‘Smart growth’ policies discourage longtime residents
Advocates for “smart growth” have long extolled the virtues of creating green spaces, bike paths and pedestrian areas for the benefit of all city dwellers.
But a report from the pro-business D.C. Policy Center shows that smart growth designs actually push out longtime, low-income residents to make way for younger, wealthier newcomers.
“Urban planners and local governments attach great value to cultivating neighborhoods where residents are close to public transportation or can walk or bike to work,” the D.C. Policy Center says in a report released Tuesday. “In fact, these policies may be hurting our poorer residents.”
Written by the center’s executive director, Yesim Sayin Taylor, the report says that while more transportation options in newly redesigned neighborhoods create a boon for those who can afford the convenience, transitoriented development programs can create social inequities and increase
the pace of gentrification.
The D.C. Policy Center’s report focuses on the District, but smart growth planning has played a prominent role in many other U.S. cities.
Smart growth urban planning promotes small, walkable and bicycle-friendly neighborhoods that provide access to all the needs of residents, including grocery stores, restaurants, schools and workplaces. In essence, they become little cities within the larger city and are meant to curb urban sprawl.
National smart growth organizations say they aren’t blind to the unintended consequences of redeveloped neighborhoods and place the onus on cities for creating enough of them.
“Nationally, there is no question that when cities are building smart growth neighborhoods, people want to live there. When that happens, you have people with more money ousting people with less money,” said Geoff Anderson, president of the nonprofit Smart Growth America. “So we need to have public policy that makes sure people who have been there for a long time can benefit.”
Mr. Anderson said the lack of smart growth neighborhoods drives up housing prices in cities where smart growth has been employed. Those areas end up pricing out residents who may have been in their homes for generations.
“What we’re seeing is gross failure in cities supplying these kinds of places,” Mr. Anderson said in an interview with The Washington Times. “Supply has to be in balance with demand. Tons of people want them, but there’s not enough.”
Mostly high-income young workers are benefiting, he said, but smart growth needs to expand to all residents, regardless of their economic means, for the concept’s goals to be realized.
Cheryl Cort, policy director for the local Coalition for Smarter Growth, agreed with Mr. Anderson.
“The city should continue to do more to help residents throughout the city have better access to transit and better access to jobs, education and training,” she said. “We need to ensure that our city makes it possible for everyone to share in the rising prosperity.”

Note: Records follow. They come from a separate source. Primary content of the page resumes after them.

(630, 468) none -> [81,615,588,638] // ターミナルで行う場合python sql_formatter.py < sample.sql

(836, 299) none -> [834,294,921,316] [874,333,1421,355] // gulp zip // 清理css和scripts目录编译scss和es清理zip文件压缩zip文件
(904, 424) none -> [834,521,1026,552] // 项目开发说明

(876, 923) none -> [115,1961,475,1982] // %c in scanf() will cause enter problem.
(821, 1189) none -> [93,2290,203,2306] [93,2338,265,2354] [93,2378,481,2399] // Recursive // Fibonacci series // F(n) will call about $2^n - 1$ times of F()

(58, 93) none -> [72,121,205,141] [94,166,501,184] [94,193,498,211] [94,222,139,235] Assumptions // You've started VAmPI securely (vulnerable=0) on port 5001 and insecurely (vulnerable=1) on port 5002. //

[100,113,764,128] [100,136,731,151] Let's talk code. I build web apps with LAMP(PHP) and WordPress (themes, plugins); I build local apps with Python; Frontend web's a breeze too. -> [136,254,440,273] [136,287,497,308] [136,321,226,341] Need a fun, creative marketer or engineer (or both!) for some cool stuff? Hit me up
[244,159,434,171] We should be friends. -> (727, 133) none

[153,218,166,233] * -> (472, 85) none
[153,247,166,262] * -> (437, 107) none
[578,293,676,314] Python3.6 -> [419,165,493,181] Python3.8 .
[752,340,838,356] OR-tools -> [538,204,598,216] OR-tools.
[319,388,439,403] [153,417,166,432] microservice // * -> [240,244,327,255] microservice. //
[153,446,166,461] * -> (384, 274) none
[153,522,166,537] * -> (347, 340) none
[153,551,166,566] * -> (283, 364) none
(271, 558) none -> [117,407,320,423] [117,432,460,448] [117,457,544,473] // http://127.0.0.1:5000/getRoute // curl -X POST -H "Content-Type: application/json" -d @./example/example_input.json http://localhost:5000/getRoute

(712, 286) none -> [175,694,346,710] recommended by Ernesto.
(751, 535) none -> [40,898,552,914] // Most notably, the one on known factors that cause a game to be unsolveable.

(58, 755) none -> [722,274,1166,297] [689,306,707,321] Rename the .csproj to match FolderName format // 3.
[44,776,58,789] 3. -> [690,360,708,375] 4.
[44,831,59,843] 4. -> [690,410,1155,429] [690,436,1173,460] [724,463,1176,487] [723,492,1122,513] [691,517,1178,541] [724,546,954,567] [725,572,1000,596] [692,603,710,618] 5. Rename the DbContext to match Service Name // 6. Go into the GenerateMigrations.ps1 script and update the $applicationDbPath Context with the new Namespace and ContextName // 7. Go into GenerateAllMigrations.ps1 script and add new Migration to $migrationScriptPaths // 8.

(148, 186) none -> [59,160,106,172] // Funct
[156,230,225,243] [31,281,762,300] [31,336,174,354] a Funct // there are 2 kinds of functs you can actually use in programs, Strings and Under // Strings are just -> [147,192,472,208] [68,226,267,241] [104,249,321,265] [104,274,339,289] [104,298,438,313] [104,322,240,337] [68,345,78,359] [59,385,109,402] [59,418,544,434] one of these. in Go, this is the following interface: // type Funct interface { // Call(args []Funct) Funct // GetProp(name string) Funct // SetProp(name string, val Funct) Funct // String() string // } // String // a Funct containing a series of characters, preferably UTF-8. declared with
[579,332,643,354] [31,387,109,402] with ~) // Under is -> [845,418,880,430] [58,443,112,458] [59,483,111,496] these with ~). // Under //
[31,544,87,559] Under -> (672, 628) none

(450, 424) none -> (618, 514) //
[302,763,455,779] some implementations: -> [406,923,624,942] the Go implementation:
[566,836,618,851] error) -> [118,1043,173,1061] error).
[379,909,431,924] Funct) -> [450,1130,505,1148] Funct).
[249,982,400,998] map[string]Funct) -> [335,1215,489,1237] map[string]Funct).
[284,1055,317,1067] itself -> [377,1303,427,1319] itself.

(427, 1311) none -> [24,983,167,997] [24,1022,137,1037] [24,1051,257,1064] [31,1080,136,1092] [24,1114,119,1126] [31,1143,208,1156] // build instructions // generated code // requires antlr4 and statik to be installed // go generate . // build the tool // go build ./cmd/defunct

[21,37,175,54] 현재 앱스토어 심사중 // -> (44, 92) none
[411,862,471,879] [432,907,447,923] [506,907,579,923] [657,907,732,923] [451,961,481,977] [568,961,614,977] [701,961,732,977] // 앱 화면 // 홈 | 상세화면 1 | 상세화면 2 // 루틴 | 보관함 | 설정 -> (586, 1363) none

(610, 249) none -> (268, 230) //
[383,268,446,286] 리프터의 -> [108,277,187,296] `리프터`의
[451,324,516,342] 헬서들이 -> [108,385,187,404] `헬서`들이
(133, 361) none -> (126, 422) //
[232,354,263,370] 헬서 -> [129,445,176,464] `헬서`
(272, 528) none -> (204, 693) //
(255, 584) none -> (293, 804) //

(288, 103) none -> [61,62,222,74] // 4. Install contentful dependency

With the District growing in population and becoming more attractive to young, well-off residents, Ms. Cort said, developers and planners can’t lose focus of those who are being left out.
“Increased demand for housing experienced by the city has brought both good news — fiscal health — and bad news — dramatic loss of housing affordability,” Ms. Cort told The Times. “We focus much of our attention on creating and preserving more affordable housing, especially in transit-accessible neighborhoods.”
According to the 2015 American Community Survey conducted by the Census Bureau, most D.C. residents who walk or bike to work live close to the downtown corridors and relatively few live east of the Anacostia River, where housing is much more affordable for lower-income residents.
“More residents east of the river drive to work than any other section of the city, despite low access to cars,” Ms. Taylor says in the D.C. Policy Center report.
East-of-the-river residents have fewer options for work travel because employment is farther away, the report notes. In those neighborhoods, more than one-third of residents commute 45 minutes or more to work each day.
Ms. Taylor said smart growth policies have good intentions but developments being built across the city must do more.
She said the city needs to expand its stock of affordable housing and promote dense, mixedincome developments along transit-accessible corridors. Also, Metro and bus networks need to provide accessible and reliable options for all residents.
“And — in conjunction with these measures — we should continue to improve streets for pedestrians and cyclists so that residents of all neighborhoods can safely access these healthier modes of transportation,” Ms. Taylor said.
Mr. Anderson said development needs to catch up with demand and that cities need to have public policy measures, such as housing and density bonuses, so people who have been there a long time can benefit from the construction.
“We need to use other tools to make these places accessible. It is really important for low-income families and individuals to live in a place where they have access to opportunity,” he said.
Ms. Taylor said she is not against smart growth but added that it must be implemented in a way that doesn’t harm the city’s most vulnerable residents.
“To be clear, bike lanes are good. Safe sidewalks are good. They are relatively cheap investments that reduce congestion and help improve health,” she said. “But we don’t have to don a veil of ignorance to formulate transportation policy. Those who can walk or bike to work have already won the income lottery.”
Smart growth urban planning promotes walkable and bicycle-friendly neighborhoods that are accessible to younger, wealthier newcomers, but some policies ignore needs of longtime, lower-income residents.